» **DESCRIPTION OF THE TASK**: Reproduce each of the following lines character for character, keeping all symbols, spacing, and line breaks.
### EXTRACTED MATERIAL
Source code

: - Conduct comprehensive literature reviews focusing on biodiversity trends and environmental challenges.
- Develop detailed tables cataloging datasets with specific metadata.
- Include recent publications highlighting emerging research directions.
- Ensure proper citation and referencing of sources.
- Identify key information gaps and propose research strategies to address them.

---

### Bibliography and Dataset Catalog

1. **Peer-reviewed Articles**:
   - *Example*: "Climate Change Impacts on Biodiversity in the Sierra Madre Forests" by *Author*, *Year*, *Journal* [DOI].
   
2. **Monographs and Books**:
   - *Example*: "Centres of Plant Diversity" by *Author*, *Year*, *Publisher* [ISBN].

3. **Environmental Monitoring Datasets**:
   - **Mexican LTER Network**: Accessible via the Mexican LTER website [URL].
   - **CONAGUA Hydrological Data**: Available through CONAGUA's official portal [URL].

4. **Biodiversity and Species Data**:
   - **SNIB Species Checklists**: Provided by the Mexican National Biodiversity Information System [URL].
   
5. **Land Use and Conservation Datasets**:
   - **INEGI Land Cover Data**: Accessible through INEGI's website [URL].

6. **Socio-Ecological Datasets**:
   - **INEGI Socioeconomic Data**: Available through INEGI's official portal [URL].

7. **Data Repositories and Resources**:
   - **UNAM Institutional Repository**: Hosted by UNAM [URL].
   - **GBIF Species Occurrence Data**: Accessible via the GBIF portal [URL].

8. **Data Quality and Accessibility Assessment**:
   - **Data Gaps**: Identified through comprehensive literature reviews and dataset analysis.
######
» **WRITTEN ANSWER**:
Source code

: - Conduct comprehensive literature reviews focusing on biodiversity trends and environmental challenges.
- Develop detailed tables cataloging datasets with specific metadata.
- Include recent publications highlighting emerging research directions.
- Ensure proper citation and referencing of sources.
- Identify key information gaps and propose research strategies to address them.

---

### Bibliography and Dataset Catalog

1. **Peer-reviewed Articles**:
   - *Example*: "Climate Change Impacts on Biodiversity in the Sierra Madre Forests" by *Author*, *Year*, *Journal* [DOI].
   
2. **Monographs and Books**:
   - *Example*: "Centres of Plant Diversity" by *Author*, *Year*, *Publisher* [ISBN].

3. **Environmental Monitoring Datasets**:
   - **Mexican LTER Network**: Accessible via the Mexican LTER website [URL].
   - **CONAGUA Hydrological Data**: Available through CONAGUA's official portal [URL].

4. **Biodiversity and Species Data**:
   - **SNIB Species Checklists**: Provided by the Mexican National Biodiversity Information System [URL].
   
5. **Land Use and Conservation Datasets**:
   - **INEGI Land Cover Data**: Accessible through INEGI's website [URL].

6. **Socio-Ecological Datasets**:
   - **INEGI Socioeconomic Data**: Available through INEGI's official portal [URL].

7. **Data Repositories and Resources**:
   - **UNAM Institutional Repository**: Hosted by UNAM [URL].
   - **GBIF Species Occurrence Data**: Accessible via the GBIF portal [URL].

8. **Data Quality and Accessibility Assessment**:
   - **Data Gaps**: Identified through comprehensive literature reviews and dataset analysis.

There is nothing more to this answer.